An Optimized Parallel Confidence Measures Algorithm On Web Log Data

DOI : 10.17577/IJERTV2IS4388

Download Full-Text PDF Cite this Publication

Text Only Version

An Optimized Parallel Confidence Measures Algorithm On Web Log Data

Khushboo Sharma M.tech(c.s.e.)

DR. C. V. Raman University

Mr. S. R. Tandan Asst. proff. C.S.E. dept

Dr. C. V. Raman University

Abstract

The enormous content of information on the World Wide Web makes it obvious candidate for data mining research. Web usage mining is the type of Web mining activity that involves the automatic discovery of user access patterns or association rules from one or more Web servers. Most of the existing algorithms of association rule mining require multiple passes over the database for discovering frequent patterns resulting in a large number of disk reads and placing a huge burden on the input/output subsystem. However, the work so far has been concentrated on designing serial algorithms. Since the databases to be mined are often very large (measured in gigabytes and even terabytes), parallel algorithms are required. Here, Web Usage Mining, approach has been combining with the Association Rules, parallel confidence measure Algorithm to optimize the content of the World Wide Web.

  1. Introduction

    Data mining is a technique used to deduce useful and relevant information to guide professional decisions and other scientific research [9]. It is a cost-effective way of analyzing large amounts of data, especially when a human could not analyze such datasets.

    With the explosive growth of data available on the World Wide Web, discovery and analysis of useful information from the World Wide Web becomes a practical necessity. Information provided are interested in techniques that could learn Web users information needs and preferences. This can improve the effectiveness of their Web sites by adapting the information structure of the sites to the users behavior.

    Web mining [10] is the application of data mining technologies to huge Web data repositories. Basically, there are two domains that pertain to Web mining: Web content mining and Web usage mining. The former is the process of extracting knowledge from the content of Web sites, whereas the latter, also known as Web log mining, is the process of applying data mining techniques to the discovery of usage

    patterns from Web data and is targeted towards applications. Web Usage Mining mines the secondary data (Web server access logs, browser logs, user profiles, registration data, user sessions or transactions, cookies, user queries, mouse clicks and any other data as the result of interaction with the Web) derived from the interactions of the users during certain period of Web sessions.

    There are many efforts towards mining various patterns from Web logs, e.g. [4, 11, 15]. Web access patterns mined from Web logs are interesting and useful knowledge in practice. Examples of applications of such knowledge include improving designs of web sites, analyzing system performance as well as network communications, understanding user reaction and motivation, and building adaptive Web sites [5, 10, 13, 14].

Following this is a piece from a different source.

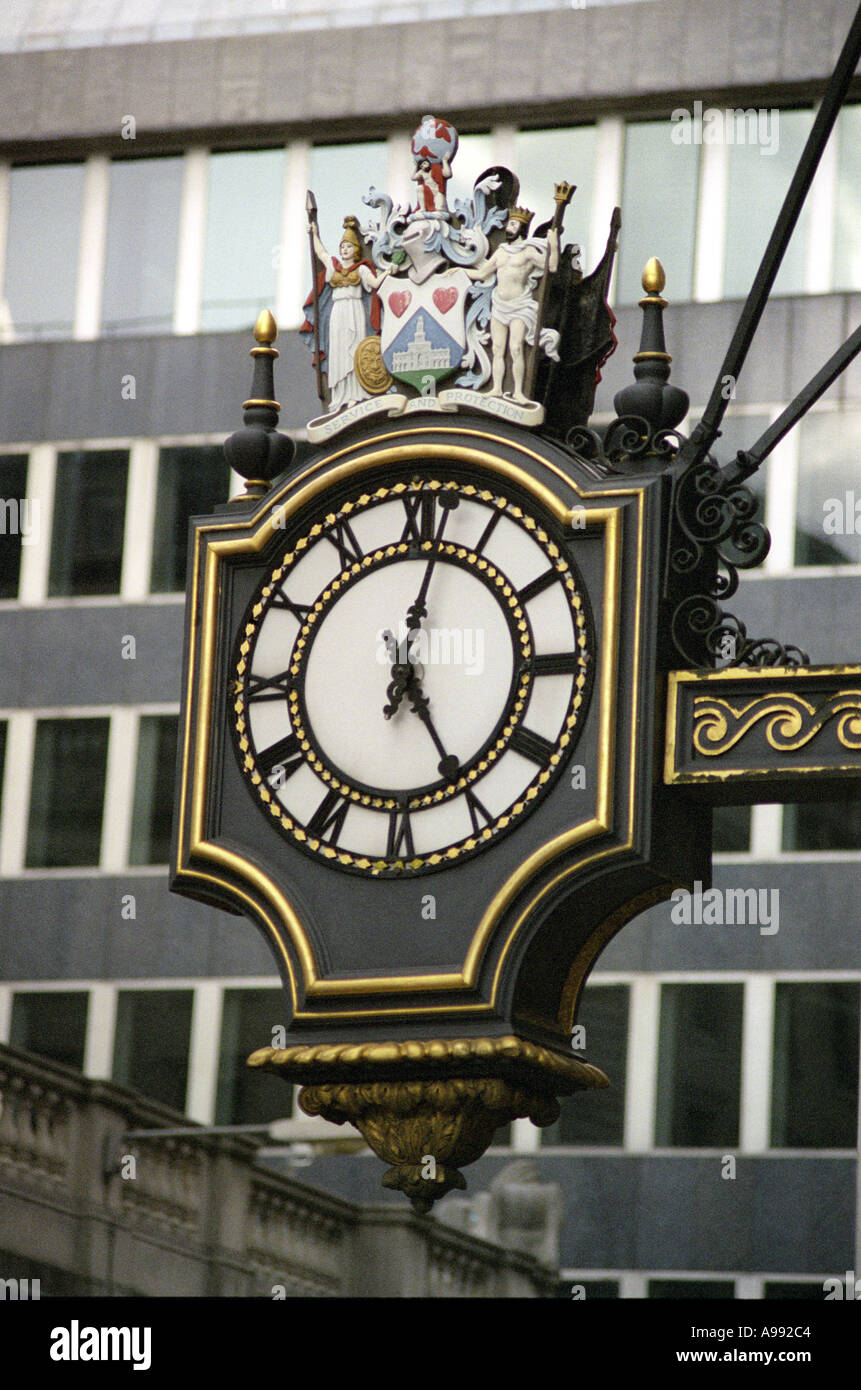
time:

    Sequential pattern mining, which discovers frequent patterns in a sequence database, was first introduced by Agrawal and Srikant [2] as follows: given a sequence database where each sequence is a list of transactions ordered by transaction time and each transaction consists of a set of items, and all sequential patterns with a user-specified minimum support, where the support is the number of data sequences that contain the pattern. Since its introduction, there have been many studies on efficient mining techniques and extensions of sequential pattern mining method to mining other time- related frequent patterns [2, 12, 8, 7, 3, 9, 6].

    All of the above studies on time-related (sequential or periodic) frequent pattern mining adopt an Apriori like paradigm, which promotes a generate and test method: first generate a set of candidate patterns and then test whether each candidate may have sufficient support in the database (i.e., passing the minimum support threshold test).

    However, as these algorithms are level-wise, Apriori

    -like in nature, they encounter the same difficulty when the length of the pattern grows long, which is exactly the case in Web access pattern mining. In Web log mining, the length of Web log pieces can be

    pretty long, while the number of such pieces can be quite huge in practice.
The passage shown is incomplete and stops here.